BEGIN DATA SHOWN

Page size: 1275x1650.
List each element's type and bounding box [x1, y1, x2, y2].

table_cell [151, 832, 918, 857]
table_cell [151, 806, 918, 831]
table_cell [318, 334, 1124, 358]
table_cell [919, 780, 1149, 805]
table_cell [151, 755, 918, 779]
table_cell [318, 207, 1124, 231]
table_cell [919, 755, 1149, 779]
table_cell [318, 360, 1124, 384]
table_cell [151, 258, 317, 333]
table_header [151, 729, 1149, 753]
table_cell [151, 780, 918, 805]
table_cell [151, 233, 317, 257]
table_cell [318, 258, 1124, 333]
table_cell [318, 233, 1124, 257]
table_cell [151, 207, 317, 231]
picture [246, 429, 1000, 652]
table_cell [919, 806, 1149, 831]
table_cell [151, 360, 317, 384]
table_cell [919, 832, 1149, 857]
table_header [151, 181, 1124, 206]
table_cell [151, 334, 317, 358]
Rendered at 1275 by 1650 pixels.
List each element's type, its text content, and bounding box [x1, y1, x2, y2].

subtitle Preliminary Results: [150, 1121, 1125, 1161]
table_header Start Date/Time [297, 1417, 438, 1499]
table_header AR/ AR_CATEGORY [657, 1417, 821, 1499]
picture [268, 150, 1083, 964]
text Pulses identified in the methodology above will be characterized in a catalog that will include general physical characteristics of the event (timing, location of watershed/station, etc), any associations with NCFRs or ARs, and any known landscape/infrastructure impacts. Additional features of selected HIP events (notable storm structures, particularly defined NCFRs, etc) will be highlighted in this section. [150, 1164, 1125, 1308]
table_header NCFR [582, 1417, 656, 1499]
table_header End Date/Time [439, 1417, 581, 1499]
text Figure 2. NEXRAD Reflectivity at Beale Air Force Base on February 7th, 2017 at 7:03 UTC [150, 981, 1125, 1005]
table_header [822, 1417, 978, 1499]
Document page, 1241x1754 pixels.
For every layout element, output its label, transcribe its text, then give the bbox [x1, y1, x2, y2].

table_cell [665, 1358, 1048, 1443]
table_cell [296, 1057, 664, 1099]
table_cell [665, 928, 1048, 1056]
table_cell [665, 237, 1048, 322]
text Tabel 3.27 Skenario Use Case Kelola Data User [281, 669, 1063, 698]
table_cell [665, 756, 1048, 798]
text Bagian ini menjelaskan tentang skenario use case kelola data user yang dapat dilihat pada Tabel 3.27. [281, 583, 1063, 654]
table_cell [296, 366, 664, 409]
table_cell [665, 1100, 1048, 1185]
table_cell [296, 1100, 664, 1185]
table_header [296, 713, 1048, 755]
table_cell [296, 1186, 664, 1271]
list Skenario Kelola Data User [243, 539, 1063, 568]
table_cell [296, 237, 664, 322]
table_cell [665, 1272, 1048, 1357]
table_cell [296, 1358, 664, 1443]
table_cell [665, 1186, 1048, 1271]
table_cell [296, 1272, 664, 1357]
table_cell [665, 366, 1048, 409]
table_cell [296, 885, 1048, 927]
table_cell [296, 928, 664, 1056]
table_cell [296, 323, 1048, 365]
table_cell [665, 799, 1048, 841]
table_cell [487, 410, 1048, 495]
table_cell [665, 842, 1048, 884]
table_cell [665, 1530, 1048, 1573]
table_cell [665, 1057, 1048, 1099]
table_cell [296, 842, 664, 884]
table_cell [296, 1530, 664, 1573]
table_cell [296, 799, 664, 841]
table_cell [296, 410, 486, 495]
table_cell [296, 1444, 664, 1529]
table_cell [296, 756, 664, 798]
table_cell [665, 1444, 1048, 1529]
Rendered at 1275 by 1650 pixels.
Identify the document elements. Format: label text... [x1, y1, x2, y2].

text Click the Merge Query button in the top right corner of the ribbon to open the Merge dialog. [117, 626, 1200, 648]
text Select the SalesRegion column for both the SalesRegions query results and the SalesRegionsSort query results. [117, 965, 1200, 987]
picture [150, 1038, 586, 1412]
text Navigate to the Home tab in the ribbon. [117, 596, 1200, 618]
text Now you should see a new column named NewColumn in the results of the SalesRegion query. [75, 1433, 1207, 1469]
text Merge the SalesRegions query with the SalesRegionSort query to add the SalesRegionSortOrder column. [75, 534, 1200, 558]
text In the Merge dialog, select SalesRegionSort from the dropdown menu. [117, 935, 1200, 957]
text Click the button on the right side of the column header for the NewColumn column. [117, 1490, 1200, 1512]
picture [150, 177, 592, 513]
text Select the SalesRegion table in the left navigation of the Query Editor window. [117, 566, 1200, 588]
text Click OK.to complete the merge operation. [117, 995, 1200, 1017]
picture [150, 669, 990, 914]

END DATA SHOWN

TO DO
For each record above, print an exact copy.

WRITTEN SOLUTION
Page size: 1275x1650.
List each element's type and bounding box [x1, y1, x2, y2].

table_cell [151, 832, 918, 857]
table_cell [151, 806, 918, 831]
table_cell [318, 334, 1124, 358]
table_cell [919, 780, 1149, 805]
table_cell [151, 755, 918, 779]
table_cell [318, 207, 1124, 231]
table_cell [919, 755, 1149, 779]
table_cell [318, 360, 1124, 384]
table_cell [151, 258, 317, 333]
table_header [151, 729, 1149, 753]
table_cell [151, 780, 918, 805]
table_cell [151, 233, 317, 257]
table_cell [318, 258, 1124, 333]
table_cell [318, 233, 1124, 257]
table_cell [151, 207, 317, 231]
picture [246, 429, 1000, 652]
table_cell [919, 806, 1149, 831]
table_cell [151, 360, 317, 384]
table_cell [919, 832, 1149, 857]
table_header [151, 181, 1124, 206]
table_cell [151, 334, 317, 358]
Rendered at 1275 by 1650 pixels.
List each element's type, its text content, and bounding box [x1, y1, x2, y2].

subtitle Preliminary Results: [150, 1121, 1125, 1161]
table_header Start Date/Time [297, 1417, 438, 1499]
table_header AR/ AR_CATEGORY [657, 1417, 821, 1499]
picture [268, 150, 1083, 964]
text Pulses identified in the methodology above will be characterized in a catalog that will include general physical characteristics of the event (timing, location of watershed/station, etc), any associations with NCFRs or ARs, and any known landscape/infrastructure impacts. Additional features of selected HIP events (notable storm structures, particularly defined NCFRs, etc) will be highlighted in this section. [150, 1164, 1125, 1308]
table_header NCFR [582, 1417, 656, 1499]
table_header End Date/Time [439, 1417, 581, 1499]
text Figure 2. NEXRAD Reflectivity at Beale Air Force Base on February 7th, 2017 at 7:03 UTC [150, 981, 1125, 1005]
table_header [822, 1417, 978, 1499]
Document page, 1241x1754 pixels.
For every layout element, output its label, transcribe its text, then give the bbox [x1, y1, x2, y2].

table_cell [665, 1358, 1048, 1443]
table_cell [296, 1057, 664, 1099]
table_cell [665, 928, 1048, 1056]
table_cell [665, 237, 1048, 322]
text Tabel 3.27 Skenario Use Case Kelola Data User [281, 669, 1063, 698]
table_cell [665, 756, 1048, 798]
text Bagian ini menjelaskan tentang skenario use case kelola data user yang dapat dilihat pada Tabel 3.27. [281, 583, 1063, 654]
table_cell [296, 366, 664, 409]
table_cell [665, 1100, 1048, 1185]
table_cell [296, 1100, 664, 1185]
table_header [296, 713, 1048, 755]
table_cell [296, 1186, 664, 1271]
list Skenario Kelola Data User [243, 539, 1063, 568]
table_cell [296, 237, 664, 322]
table_cell [665, 1272, 1048, 1357]
table_cell [296, 1358, 664, 1443]
table_cell [665, 1186, 1048, 1271]
table_cell [296, 1272, 664, 1357]
table_cell [665, 366, 1048, 409]
table_cell [296, 885, 1048, 927]
table_cell [296, 928, 664, 1056]
table_cell [296, 323, 1048, 365]
table_cell [665, 799, 1048, 841]
table_cell [487, 410, 1048, 495]
table_cell [665, 842, 1048, 884]
table_cell [665, 1530, 1048, 1573]
table_cell [665, 1057, 1048, 1099]
table_cell [296, 842, 664, 884]
table_cell [296, 1530, 664, 1573]
table_cell [296, 799, 664, 841]
table_cell [296, 410, 486, 495]
table_cell [296, 1444, 664, 1529]
table_cell [296, 756, 664, 798]
table_cell [665, 1444, 1048, 1529]
Rendered at 1275 by 1650 pixels.
Identify the document elements. Format: label text... [x1, y1, x2, y2].

text Click the Merge Query button in the top right corner of the ribbon to open the Merge dialog. [117, 626, 1200, 648]
text Select the SalesRegion column for both the SalesRegions query results and the SalesRegionsSort query results. [117, 965, 1200, 987]
picture [150, 1038, 586, 1412]
text Navigate to the Home tab in the ribbon. [117, 596, 1200, 618]
text Now you should see a new column named NewColumn in the results of the SalesRegion query. [75, 1433, 1207, 1469]
text Merge the SalesRegions query with the SalesRegionSort query to add the SalesRegionSortOrder column. [75, 534, 1200, 558]
text In the Merge dialog, select SalesRegionSort from the dropdown menu. [117, 935, 1200, 957]
text Click the button on the right side of the column header for the NewColumn column. [117, 1490, 1200, 1512]
picture [150, 177, 592, 513]
text Select the SalesRegion table in the left navigation of the Query Editor window. [117, 566, 1200, 588]
text Click OK.to complete the merge operation. [117, 995, 1200, 1017]
picture [150, 669, 990, 914]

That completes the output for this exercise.